Using dataframely with coding agents#

Coding agents like Claude Code, Codex and GitHub Copilot are particularly powerful when two criteria are met:

  1. The agent has access to the full context required to solve the problem, i.e. does not have to guess.

  2. The results of the agent’s work can be easily verified.

When writing data processing logic, dataframely helps to fulfill these criteria.

To help your coding agent write idiomatic dataframely code, we provide a dataframely skill following the agentskills.io spec. You can install it by placing it where your agent can find it. For example, if you are using Claude Code:

mkdir -p .claude/skills/dataframely/
curl -o .claude/skills/dataframely/SKILL.md https://raw.githubusercontent.com/Quantco/dataframely/refs/heads/main/skills/SKILL.md

or if you are using skills.sh to manage your skills:

npx skills add Quantco/dataframely

Refer to the documentation of your coding agent for instructions on how to add custom skills.
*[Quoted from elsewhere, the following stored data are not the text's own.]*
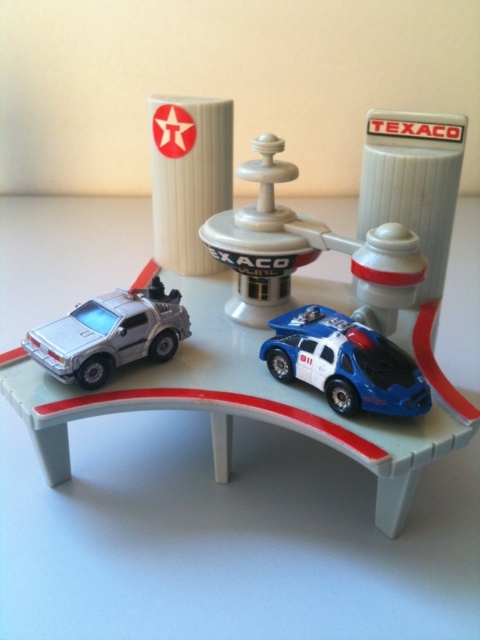
Question: Can you confirm if white plastic track at center is wider than white plastic texaco gas station at center?

Choices:
 (A) yes
 (B) no

Answer: (A)

Question: Which of the following is the closest to the observer?

Choices:
 (A) white plastic texaco gas station at center
 (B) blue glossy police car at center

Answer: (B)

Question: Which of these objects is positioned farthest from the blue glossy police car at center?

Choices:
 (A) silver metallic delorean at left
 (B) white plastic texaco gas station at center
 (C) white plastic track at center

Answer: (C)

Question: Is the position of white plastic track at center more distant than that of silver metallic delorean at left?

Choices:
 (A) no
 (B) yes

Answer: (B)

Question: Which object is the closest to the silver metallic delorean at left?

Choices:
 (A) white plastic track at center
 (B) blue glossy police car at center

Answer: (B)

Question: In this image, where is white plastic texaco gas station at center located relative to blue glossy police car at center?

Choices:
 (A) below
 (B) above

Answer: (B)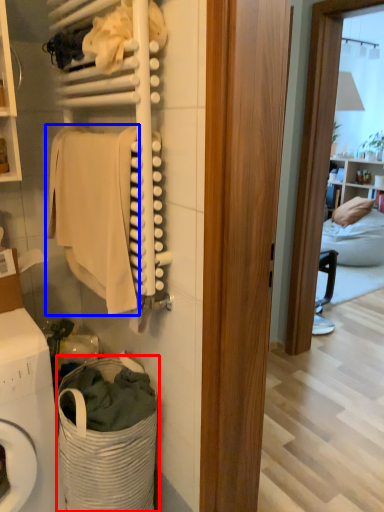
Question: Which of the following is the closest to the observer, laundry basket (highlighted by a red box) or clothing (highlighted by a blue box)?

Choices:
 (A) laundry basket
 (B) clothing

Answer: (B)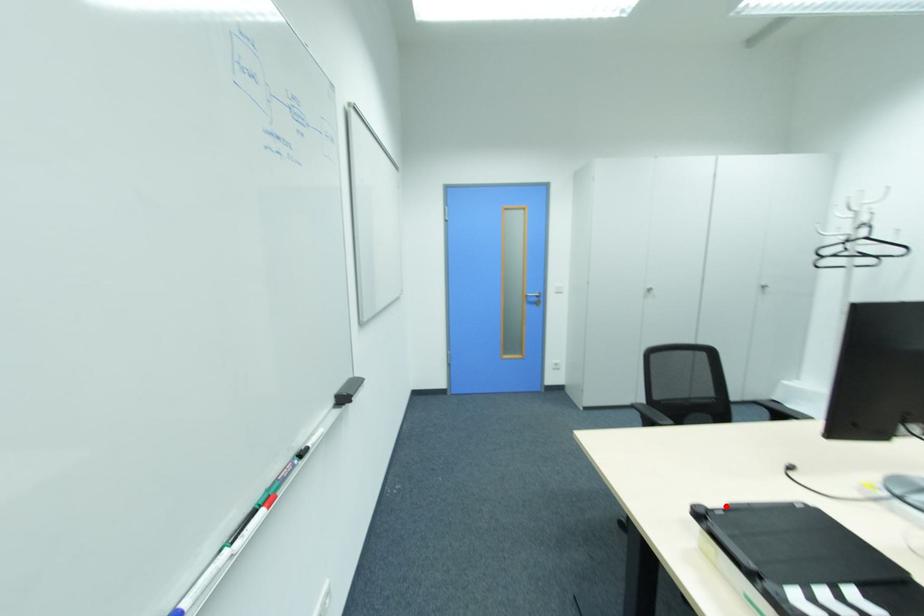
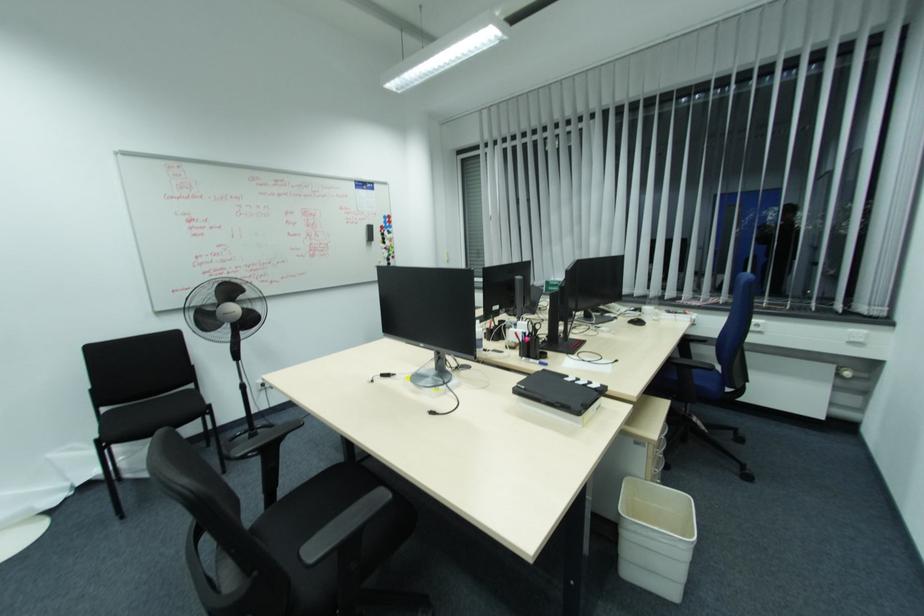
The point at the highlighted location is marked in the first image. Where is the corresponding point in the second image?

(560, 403)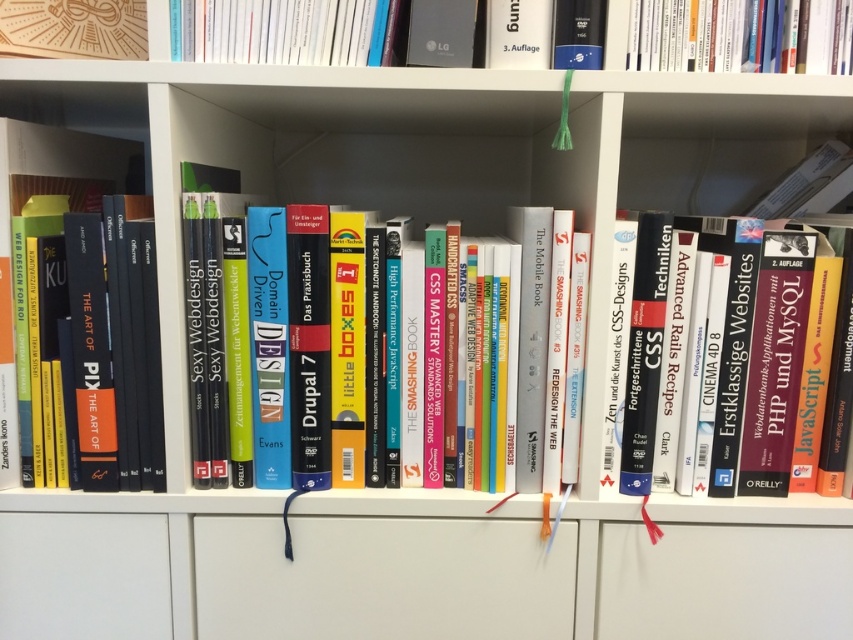
Question: Among these points, which one is farthest from the camera?

Choices:
 (A) (451, 474)
 (B) (132, 170)
 (C) (711, 336)
 (D) (289, 35)

Answer: (B)

Question: Can you confirm if hardcover book at upper center is positioned to the left of hardcover books at center?

Choices:
 (A) no
 (B) yes

Answer: (A)

Question: Does hardcover book at upper center appear on the right side of matte black book at left?

Choices:
 (A) no
 (B) yes

Answer: (B)

Question: Can you confirm if hardcover book at center is wider than hardcover book at upper right?

Choices:
 (A) no
 (B) yes

Answer: (B)

Question: Which object is farther from the camera taking this photo?

Choices:
 (A) hardcover book at center
 (B) matte black book at left

Answer: (A)

Question: Considering the real-world distances, which object is farthest from the hardcover books at center?

Choices:
 (A) hardcover book at upper right
 (B) hardcover book at center
 (C) hardcover book at upper center
 (D) matte black book at left

Answer: (A)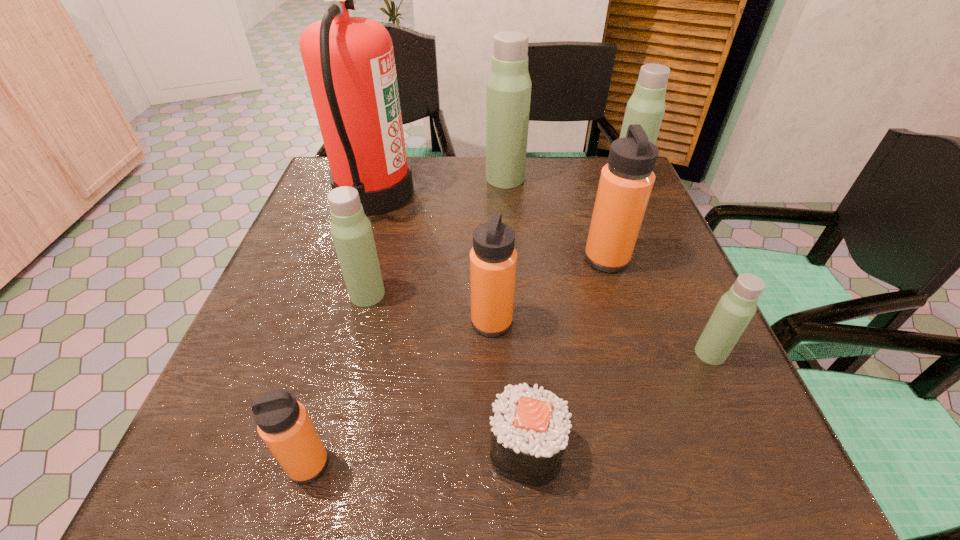
Find the location of a particular element. vacant area situated 0.380m on the right of the second biggest orange thermos bottle is located at coordinates (711, 322).

Locate an element on the screen. The width and height of the screenshot is (960, 540). free spot located 0.060m on the right of the leftmost light thermos bottle is located at coordinates (415, 294).

This screenshot has height=540, width=960. What are the coordinates of `vacant space located 0.280m on the back of the second nearest thermos bottle` in the screenshot? It's located at click(660, 244).

This screenshot has width=960, height=540. I want to click on vacant position located on the right of the leftmost orange thermos bottle, so click(423, 464).

The width and height of the screenshot is (960, 540). Identify the location of free space located 0.240m on the left of the shortest object. (328, 449).

Locate an element on the screen. This screenshot has width=960, height=540. fire extinguisher that is at the far edge is located at coordinates (349, 62).

Image resolution: width=960 pixels, height=540 pixels. I want to click on thermos bottle located in the near edge section of the desktop, so click(282, 422).

Locate an element on the screen. sushi that is at the near edge is located at coordinates (530, 427).

Image resolution: width=960 pixels, height=540 pixels. Find the location of `fire extinguisher at the left edge`. fire extinguisher at the left edge is located at coordinates (349, 62).

Identify the location of thermos bottle present at the left edge. (282, 422).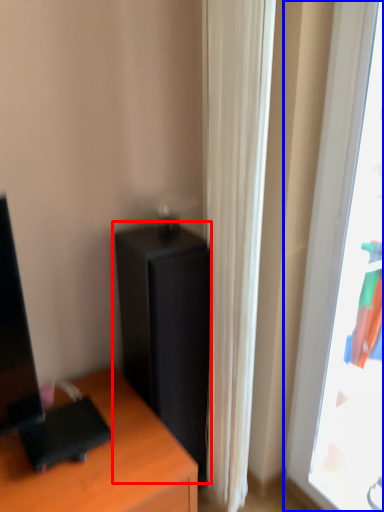
Question: Which of the following is the farthest to the observer, file cabinet (highlighted by a red box) or window (highlighted by a blue box)?

Choices:
 (A) file cabinet
 (B) window

Answer: (A)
Tell the agent about your data with dataframely schemas#

dataframely schemas provide a clear format for documenting dataframe structure and contents, which helps coding agents understand your code base. We recommend structuring your data processing code using clear interfaces that are documented using dataframely type hints. This streamlines your coding agent’s ability to find the right schema at the right time.

For example:

def preprocess(raw: dy.LazyFrame[MyRawSchema]) -> dy.DataFrame[MyPreprocessedSchema]:
    ...

gives a coding agent much more information than the schema-less alternative:

def load_data(raw: pl.LazyFrame) -> pl.DataFrame:
    ...

This convention also makes your code more readable and maintainable for human developers.
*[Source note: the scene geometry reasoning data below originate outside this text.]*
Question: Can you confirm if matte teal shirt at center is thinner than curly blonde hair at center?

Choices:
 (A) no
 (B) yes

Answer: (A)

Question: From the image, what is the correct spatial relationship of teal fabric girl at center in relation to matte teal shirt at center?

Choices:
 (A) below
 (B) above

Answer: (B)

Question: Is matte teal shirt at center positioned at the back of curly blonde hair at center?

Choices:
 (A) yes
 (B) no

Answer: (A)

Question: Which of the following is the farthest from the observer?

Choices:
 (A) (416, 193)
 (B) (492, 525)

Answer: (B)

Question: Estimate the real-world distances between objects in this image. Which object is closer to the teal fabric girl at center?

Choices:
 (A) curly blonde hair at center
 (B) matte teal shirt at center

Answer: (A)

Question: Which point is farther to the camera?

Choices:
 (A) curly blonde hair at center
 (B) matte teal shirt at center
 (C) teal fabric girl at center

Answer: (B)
If there is additional domain information that is not natively expressed through the structure of the schema, we recommend documenting this as docstrings on the definition of the schema columns. One common example would be the semantic meanings of enum values referring to conventions in the data:

class HospitalStaySchema(dy.Schema):
    # Reason for admission to the hospital
    # N = Emergency
    # V = Transfer from another hospital
    # ...
    admission_reason = dy.Enum(["N", "V", ...])

Verifying results#

dataframely supports you and your coding agent in writing unit tests for individual pieces of logic. One significant bottleneck is the generation of appropriate test data. Check out our documentation on synthetic data generation to see how dataframely can help you generate realistic test data that meets the constraints of your schema. We recommend requiring your coding agent to write tests using this functionality to verify its work.

[!NOTE] The official skill already tells your coding agent how to best write unit tests with dataframely.